I want to be clear about what I think is actually happening here. This is not a complicated puzzle. Men are 33% less likely than women to seek medical care. Men are about 50% more likely than women to go over two years without seeing a primary care physician. 65% of men admit they put off going to a doctor as long as possible, even when they're worried about symptoms. That last one is the one I keep coming back to. Even when they're worried. They still wait.
This is not a knowledge gap. Men know something feels off. They're just choosing to ignore it, and somewhere along the way that choice got rebranded as strength.
The Myth That's Costing Five Years
Here's a guy I see all the time. Forty-three years old. Works long hours. Has had a dull chest tightness for two months. Tells himself it's stress. His wife mentions the doctor. He says he's fine. He's not fine. He's scared, and scared feels too close to weak, so he calls it nothing.
Masculine norms emerged as the primary motivator for men's avoidance of seeking healthcare services. Men reflected on how they are supposed to be tough, push through pain, and not go see the doctor. That's from actual focus group research. Men said it out loud. Push through pain. Don't go. It's not a subconscious thing. It's a stated value. And that stated value is shaving years off lives.
"I was shocked to see that the risk for cardiovascular disease is 80% higher for men than for women," said Alan Geller, senior lecturer at Harvard Chan School of Public Health. "Two out of every three melanoma deaths are in men. This is so fascinating because it is more due to behavior than biology." Behavior. Not fate. Men are dying from things that get caught early when you simply show up for a checkup.
A study of British dental patients found that men are more likely than women to be hospitalized due to severe dental disease, because men delay seeking help at earlier disease stages when their condition would be easier to treat. Dental disease. Men are landing in hospitals over their teeth because they waited too long. That's not a health crisis. That's stubbornness with consequences.
The Appointment Is the Whole Intervention
I'm not going to tell you to overhaul your morning routine or buy a continuous glucose monitor. I'm going to tell you the intervention is embarrassingly simple, and it costs nothing.
Call your doctor this week. That's it. Not next month. This week. Only three out of five men get an annual physical, and more than 40% of men only go to the doctor when they have a serious medical condition. By then, easy becomes complicated. Manageable becomes expensive. Treatable becomes terminal.
If you haven't gone in two years, you are almost certainly overdue for blood pressure and cholesterol checks. Both are silent. Both kill you without warning. Both get fixed with a 20-minute appointment and, often, a pill that costs less than a streaming subscription.
I'll acknowledge the one real complication here: one in three men told the Cleveland Clinic they don't go to doctors because they "don't want to know what's wrong." That's not stupidity. That's fear. Fear that a number on a lab result will confirm something they've been quietly dreading. I understand that. But the thing you're afraid to find out is much easier to deal with at stage one than stage four. The fear is real; the logic behind it is not.
"There's a substantial socio-cultural norms component to this data in terms of the ways that society views masculinity and the way that men ought to behave," said one researcher. "That has profound effects on care-seeking behaviors" — whether a man seeks care for mental health issues, goes to routine primary care visits, or takes medications. The culture tells men that going to the doctor is optional.

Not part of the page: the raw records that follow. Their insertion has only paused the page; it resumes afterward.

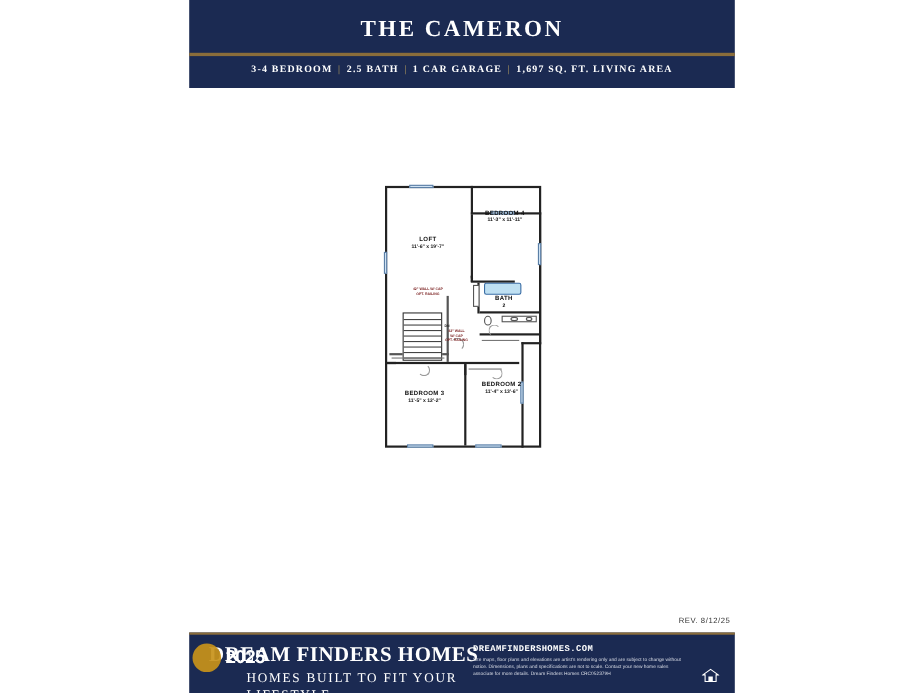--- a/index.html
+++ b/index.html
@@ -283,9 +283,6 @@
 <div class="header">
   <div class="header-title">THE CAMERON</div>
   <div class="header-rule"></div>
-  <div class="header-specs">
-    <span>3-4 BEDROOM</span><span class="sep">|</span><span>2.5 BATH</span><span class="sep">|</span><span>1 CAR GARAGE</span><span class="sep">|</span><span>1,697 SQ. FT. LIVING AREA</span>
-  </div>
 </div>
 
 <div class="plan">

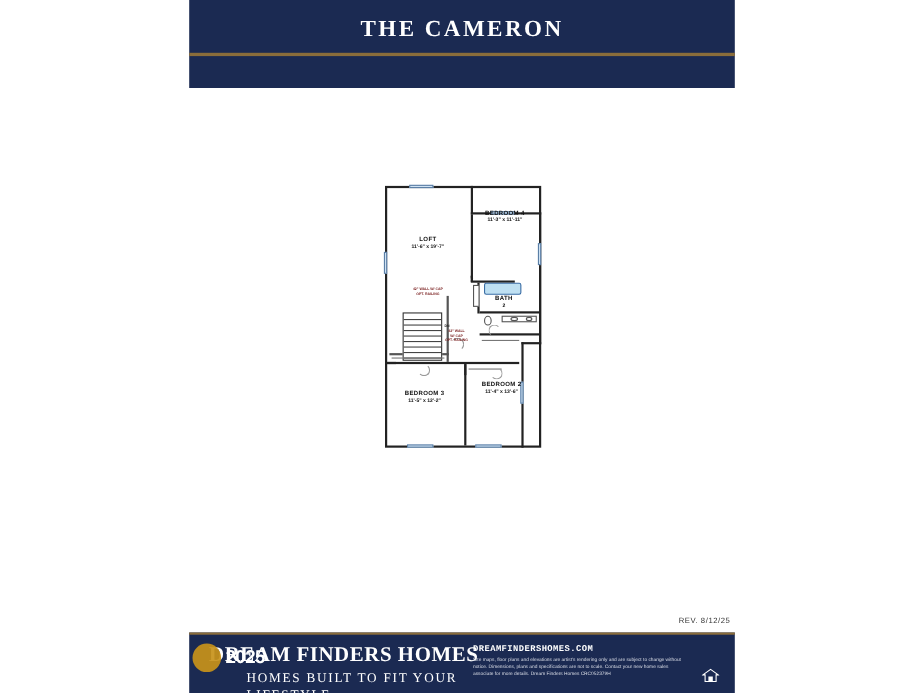--- a/index.html
+++ b/index.html
@@ -383,6 +383,7 @@
 </div>
 
 <div class="caption">
+  <div>Optional Second Floor</div>
 </div>
 
 <div class="rev">REV. 8/12/25</div>

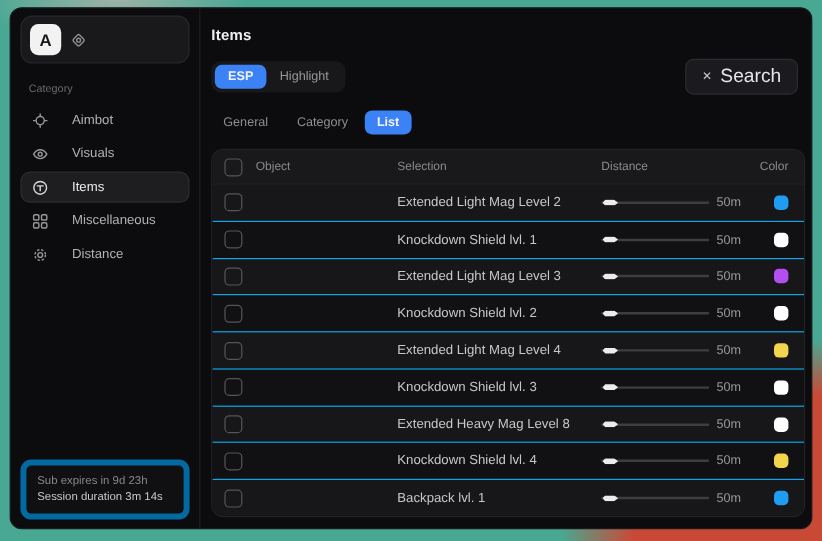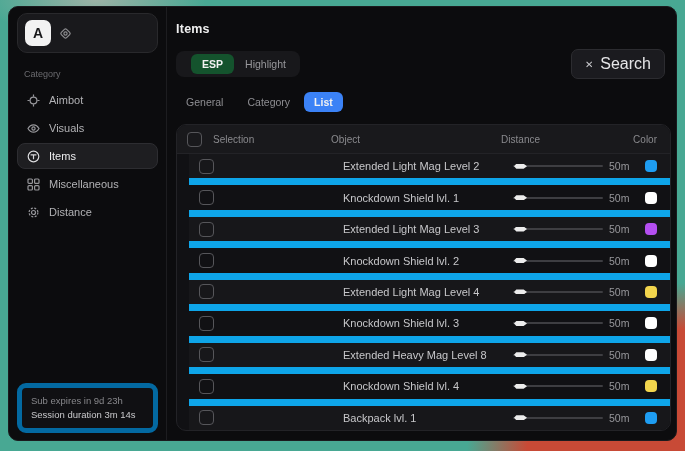--- a/index.html
+++ b/index.html
@@ -42,7 +42,7 @@
   .toolbar { display:flex; align-items:center; justify-content:space-between; }
   .seg-group { background:#18181b; border-radius:8px; padding:3px; display:flex; align-items:center; }
   .seg { font-size:10.5px; color:#98989c; padding:4px 11px; border-radius:6px; cursor:pointer; }
-  .seg.active { background:#14532d; color:#f2f2f2; font-weight:bold;margin-left:12px; }
+  .seg.active { background:#3b82f6; color:#f2f2f2; font-weight:bold; }
   .search-btn { display:flex; align-items:center; gap:7px; background:#1b1b1f; border:1px solid #2c2c30; border-radius:7px; padding:5px 13px; cursor:pointer; margin-right:6px; }
   .search-x { font-size:10px; color:#c9c9cc; }
   .search-label { font-size:16px; font-weight:normal; color:#e6e6e8; }

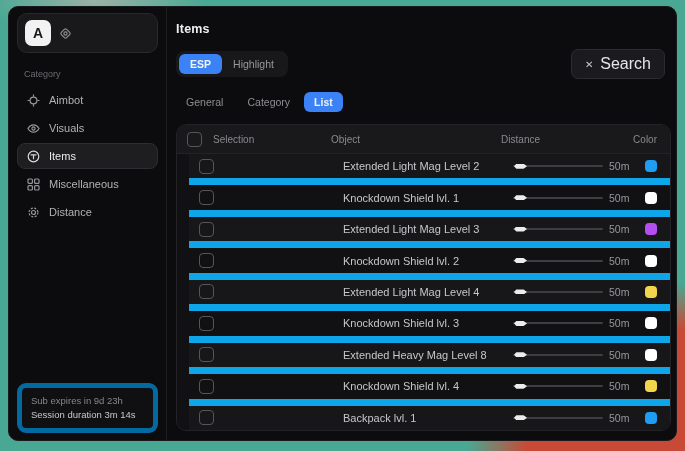--- a/index.html
+++ b/index.html
@@ -27,7 +27,7 @@
   .brand-sub { font-size:9px; color:#8d8d90; line-height:1.25; }
   .pin { color:#8d8d90; flex:none; display:flex; }
   .cat-label { font-size:9px; color:#6b6b6f; margin:16px 0 8px 7px; }
-  .nav-item { height:26px; margin-bottom:2px; display:flex; align-items:center; gap:9px; padding:0 8px; border-radius:8px; border:1px solid transparent; font-size:11px; color:#b2b2b5; cursor:pointer; }
+  .nav-item { height:26px; margin-bottom:2px; display:flex; align-items:center; gap:20px; padding:0 8px; border-radius:8px; border:1px solid transparent; font-size:11px; color:#b2b2b5; cursor:pointer; }
   .nav-item .nico { width:14px; display:flex; justify-content:center; color:#97979b; flex:none; }
   .nav-item.active { background:#1e1e21; border-color:#2d2d31; color:#ececee; }
   .nav-item.active .nico { color:#d8d8da; }

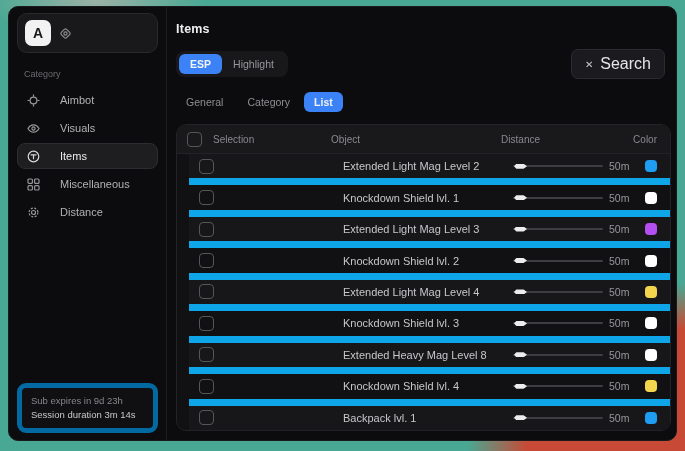--- a/index.html
+++ b/index.html
@@ -182,8 +182,8 @@
         <div>
             <div class="cbx"></div>
           </div>
+        <div>Object</div>
         <div>Selection</div>
-        <div>Object</div>
         <div>Distance</div>
         <div></div>
         <div class="th-color">Color</div>

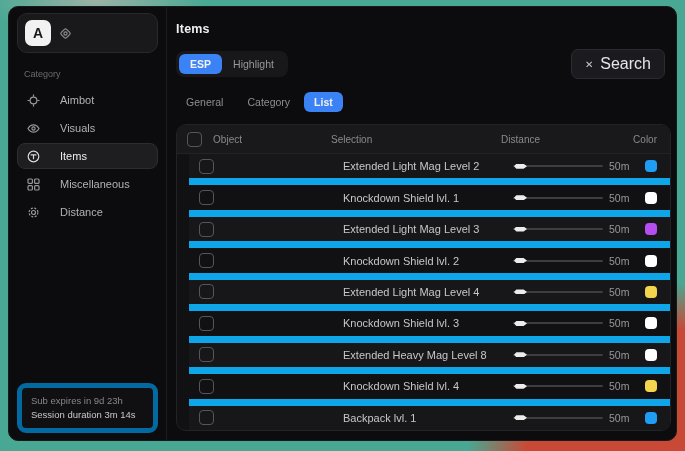--- a/index.html
+++ b/index.html
@@ -54,7 +54,7 @@
   .table { flex:1; border:1px solid #232327; border-radius:10px; background:#111114; overflow:hidden; display:flex; flex-direction:column; }
   .trow { display:grid; grid-template-columns:26px 118px 170px 96px 36px 1fr; align-items:center; padding:0 10px; }
   .thead { height:29px; background:#19191c; border-bottom:1px solid #232327; color:#8a8a8e; font-size:10px; flex:none; }
-  .tbody { flex:1; display:flex; flex-direction:column;align-items:flex-end; }
+  .tbody { flex:1; display:flex; flex-direction:column; }
   .tbody .trow { flex:1; }
   .tbody .trow:nth-child(odd) { background:#17171a; }
   .tbody .trow:nth-child(even) { background:#111114; }

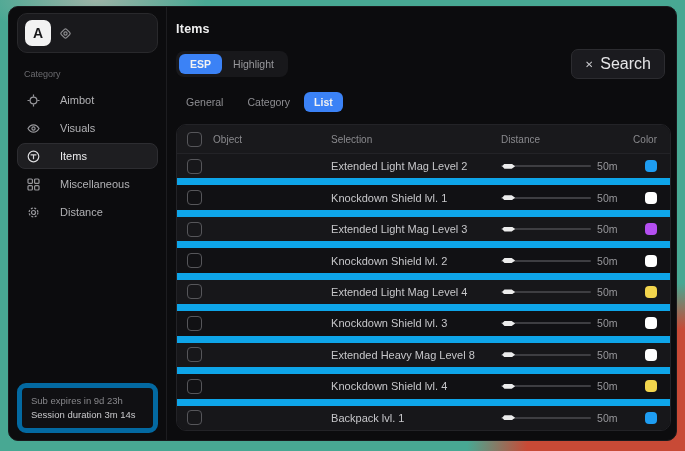--- a/index.html
+++ b/index.html
@@ -58,7 +58,7 @@
   .tbody .trow { flex:1; }
   .tbody .trow:nth-child(odd) { background:#17171a; }
   .tbody .trow:nth-child(even) { background:#111114; }
-  .tbody .trow + .trow { border-top:7px solid #0ea5e9; }
+  .tbody .trow + .trow { border-top:1px solid #0ea5e9; }
   .cbx { width:15px; height:15px; border:1.5px solid #56565a; border-radius:4px; background:transparent; cursor:pointer; }
   .obj { font-size:11px; color:#c7c7ca; white-space:nowrap; overflow:hidden; }
   .slider { position:relative; width:90px; height:14px; cursor:pointer; }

The data says it is not.
You do not need a supplement stack or a cold plunge or a continuous heart rate monitor. Getting men to report symptoms and go for regular follow-up for chronic medical problems like high blood pressure could counter some of the tendency for them to die younger. Regular follow-up. Reporting symptoms. These are the basics. These are free. These are, apparently, revolutionary.
The basics are not boring. They are undefeated. Make the appointment. Go. That alone puts you ahead of half the men you know.